- **PROBLEMS**:
1. Rewrite the paragraph of the Tom Sachs sneaker article that begins "This week, the artist Tom Sachs" in a shorter form, keeping its main facts.
2. Copy from the Tom Sachs sneaker article the part that opens with the words containing "Unpacking Tom Sachs" and closes with "Awards 2017 judge.".
-- Start of PASSAGE --
Unpacking Tom Sachs and Nike’s latest space age sneaker
This week, the artist Tom Sachs unveils his latest sculpture: the Nike Mars Yard Overshoe. It is an artefact that conveys the corporeal values of Sach’s sport of making and musing. ‘I take the sock-liners out of my sneakers so that the ground is harder below so I can think clearer. I like to feel my skeletal structure because it’s within all of us,’ says the Wallpaper* Design Awards 2017 judge.
-- End of PASSAGE --
-- Start of PROVIDED DATA --
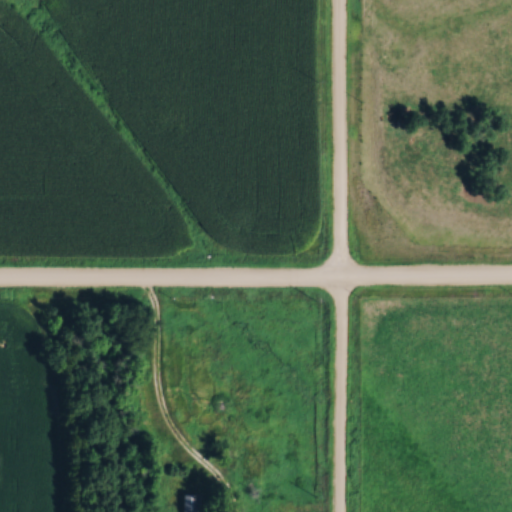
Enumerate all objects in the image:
road: (340, 256)
road: (255, 285)
road: (165, 409)
building: (185, 502)
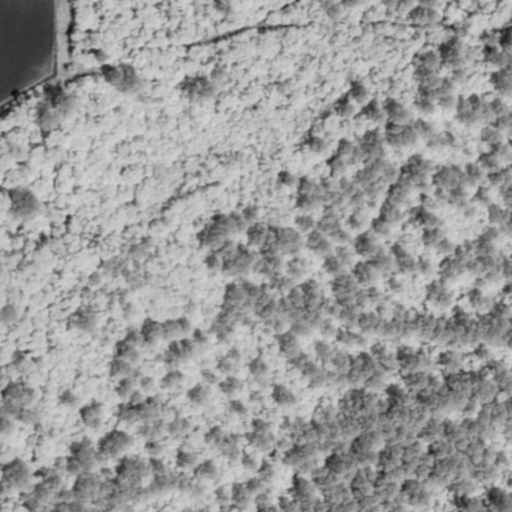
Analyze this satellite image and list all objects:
road: (61, 26)
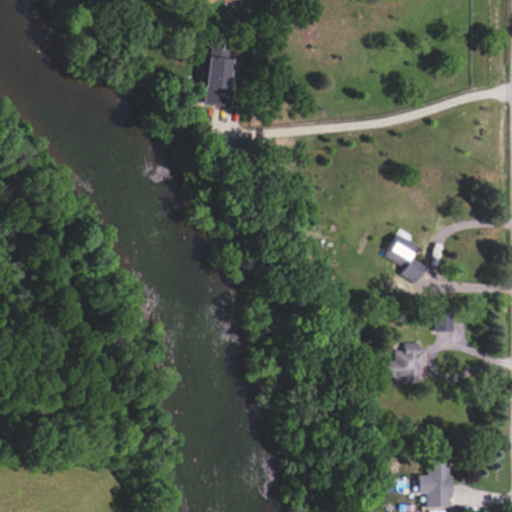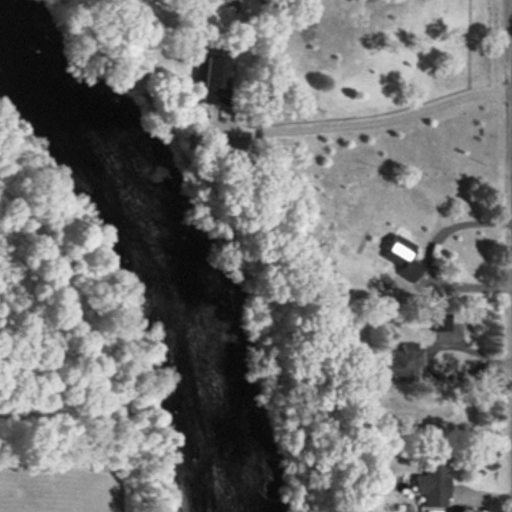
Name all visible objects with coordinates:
building: (215, 76)
road: (395, 119)
river: (163, 243)
building: (402, 256)
building: (440, 321)
building: (403, 363)
building: (433, 482)
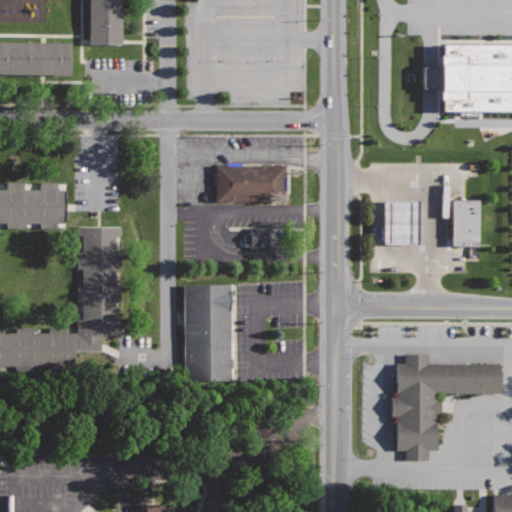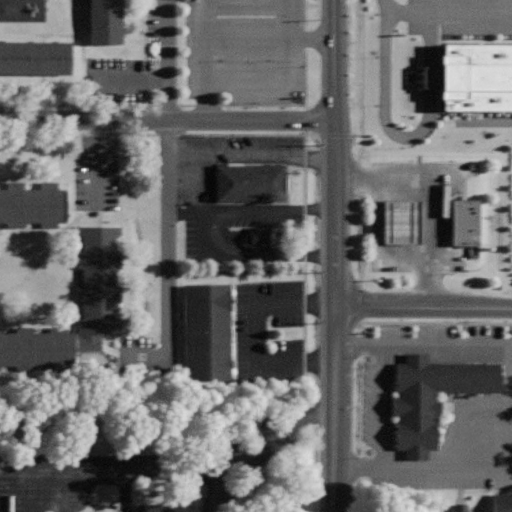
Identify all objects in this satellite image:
road: (249, 5)
road: (446, 13)
building: (103, 21)
building: (100, 23)
road: (249, 39)
road: (317, 39)
parking lot: (243, 51)
parking lot: (435, 53)
building: (34, 57)
building: (35, 59)
road: (203, 60)
parking lot: (130, 68)
building: (472, 75)
building: (473, 80)
road: (291, 84)
road: (203, 105)
road: (169, 121)
road: (272, 134)
road: (397, 136)
road: (253, 153)
road: (338, 153)
parking lot: (231, 159)
road: (169, 174)
road: (193, 177)
building: (247, 180)
building: (248, 182)
road: (428, 199)
building: (30, 205)
road: (194, 205)
building: (32, 206)
road: (273, 209)
road: (189, 211)
parking lot: (411, 217)
building: (398, 220)
building: (398, 221)
building: (464, 221)
building: (464, 221)
parking lot: (241, 231)
building: (259, 236)
building: (262, 237)
road: (373, 244)
road: (258, 255)
road: (424, 307)
building: (74, 308)
building: (76, 308)
road: (435, 321)
building: (205, 331)
road: (255, 331)
parking lot: (264, 331)
building: (200, 333)
road: (355, 344)
road: (442, 344)
building: (431, 395)
building: (431, 397)
road: (384, 406)
road: (508, 406)
parking lot: (436, 407)
road: (337, 409)
road: (459, 411)
parking lot: (142, 464)
road: (6, 466)
road: (360, 468)
road: (448, 468)
road: (121, 470)
road: (215, 490)
building: (502, 502)
building: (501, 503)
building: (142, 506)
building: (156, 507)
building: (458, 507)
building: (464, 508)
-- End of PROVIDED DATA --
- **RESPONSES IN ORDER**:
1. This week Tom Sachs unveils his newest sculpture, the Nike Mars Yard Overshoe, an object expressing the bodily values of his practice of making and thinking. Sachs, a Wallpaper* Design Awards 2017 judge, says he removes his sneakers' sock-liners so the harder ground helps him think more clearly and lets him feel his skeletal structure.

2.
Unpacking Tom Sachs and Nike’s latest space age sneaker
This week, the artist Tom Sachs unveils his latest sculpture: the Nike Mars Yard Overshoe. It is an artefact that conveys the corporeal values of Sach’s sport of making and musing. ‘I take the sock-liners out of my sneakers so that the ground is harder below so I can think clearer. I like to feel my skeletal structure because it’s within all of us,’ says the Wallpaper* Design Awards 2017 judge.